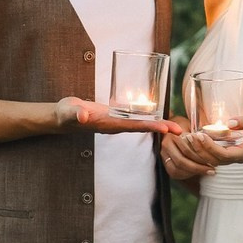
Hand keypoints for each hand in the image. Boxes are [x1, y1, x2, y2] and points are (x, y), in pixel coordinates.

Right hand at [55, 98, 182, 135]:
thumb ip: (75, 113)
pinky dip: (148, 119)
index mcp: (108, 124)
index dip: (151, 127)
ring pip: (141, 124)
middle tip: (180, 130)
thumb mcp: (68, 112)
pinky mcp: (115, 116)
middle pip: (142, 127)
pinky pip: (135, 119)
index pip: (134, 126)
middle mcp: (116, 125)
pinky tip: (158, 115)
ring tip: (175, 125)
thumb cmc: (65, 114)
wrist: (63, 117)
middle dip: (160, 128)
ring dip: (157, 124)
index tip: (166, 129)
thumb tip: (83, 116)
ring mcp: (116, 122)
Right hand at [161, 119, 216, 180]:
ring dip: (193, 173)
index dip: (200, 158)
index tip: (213, 161)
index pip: (186, 151)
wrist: (173, 127)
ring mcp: (163, 155)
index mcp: (172, 135)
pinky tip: (197, 173)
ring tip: (206, 172)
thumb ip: (198, 132)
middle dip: (198, 168)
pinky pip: (175, 173)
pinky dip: (187, 174)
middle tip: (211, 170)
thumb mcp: (192, 125)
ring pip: (177, 170)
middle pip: (181, 162)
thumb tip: (211, 138)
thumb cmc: (185, 126)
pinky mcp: (165, 162)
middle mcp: (165, 145)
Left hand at [180, 109, 242, 166]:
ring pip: (211, 160)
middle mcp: (238, 158)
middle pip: (214, 160)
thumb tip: (230, 122)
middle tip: (188, 136)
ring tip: (187, 137)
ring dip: (198, 151)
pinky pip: (212, 155)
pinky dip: (202, 149)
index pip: (223, 155)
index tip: (199, 135)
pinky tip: (193, 138)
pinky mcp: (228, 152)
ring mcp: (233, 156)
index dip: (209, 147)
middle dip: (200, 150)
○ ○ ○ ○ ○ ○ ○
Pictures are to be omitted; set down the rest of the entries exactly as given.

Hand keypoints for each hand in the image. Boxes are [x1, y1, x2, y2] and points are (x, y), in pixel coordinates.

Right hand at [55, 98, 182, 135]:
thumb ip: (75, 113)
pinky dip: (148, 119)
index mcp: (108, 124)
index dip: (151, 127)
ring pip: (141, 124)
middle tip: (180, 130)
thumb mcp: (68, 112)
pinky mcp: (115, 116)
middle pip: (142, 127)
pinky pip: (135, 119)
index pip: (134, 126)
middle mcp: (116, 125)
pinky tip: (158, 115)
ring tip: (175, 125)
thumb cmc: (65, 114)
wrist: (63, 117)
middle dip: (160, 128)
ring dip: (157, 124)
index tip: (166, 129)
thumb tip: (83, 116)
ring mcp: (116, 122)
Right hand at [161, 119, 216, 180]:
ring dip: (193, 173)
index dip: (200, 158)
index tip: (213, 161)
index pip: (186, 151)
wrist: (173, 127)
ring mcp: (163, 155)
index mcp: (172, 135)
pinky tip: (197, 173)
ring tip: (206, 172)
thumb ip: (198, 132)
middle dip: (198, 168)
pinky pip: (175, 173)
pinky dip: (187, 174)
middle tip: (211, 170)
thumb mcp: (192, 125)
ring pip: (177, 170)
middle pip: (181, 162)
thumb tip: (211, 138)
thumb cmc: (185, 126)
pinky mcp: (165, 162)
middle mcp: (165, 145)
Left hand at [180, 109, 242, 166]:
ring pip: (211, 160)
middle mcp: (238, 158)
middle pip: (214, 160)
thumb tip: (230, 122)
middle tip: (188, 136)
ring tip: (187, 137)
ring dip: (198, 151)
pinky pip: (212, 155)
pinky dip: (202, 149)
index pip: (223, 155)
index tip: (199, 135)
pinky tip: (193, 138)
pinky mcp: (228, 152)
ring mcp: (233, 156)
index dip: (209, 147)
middle dip: (200, 150)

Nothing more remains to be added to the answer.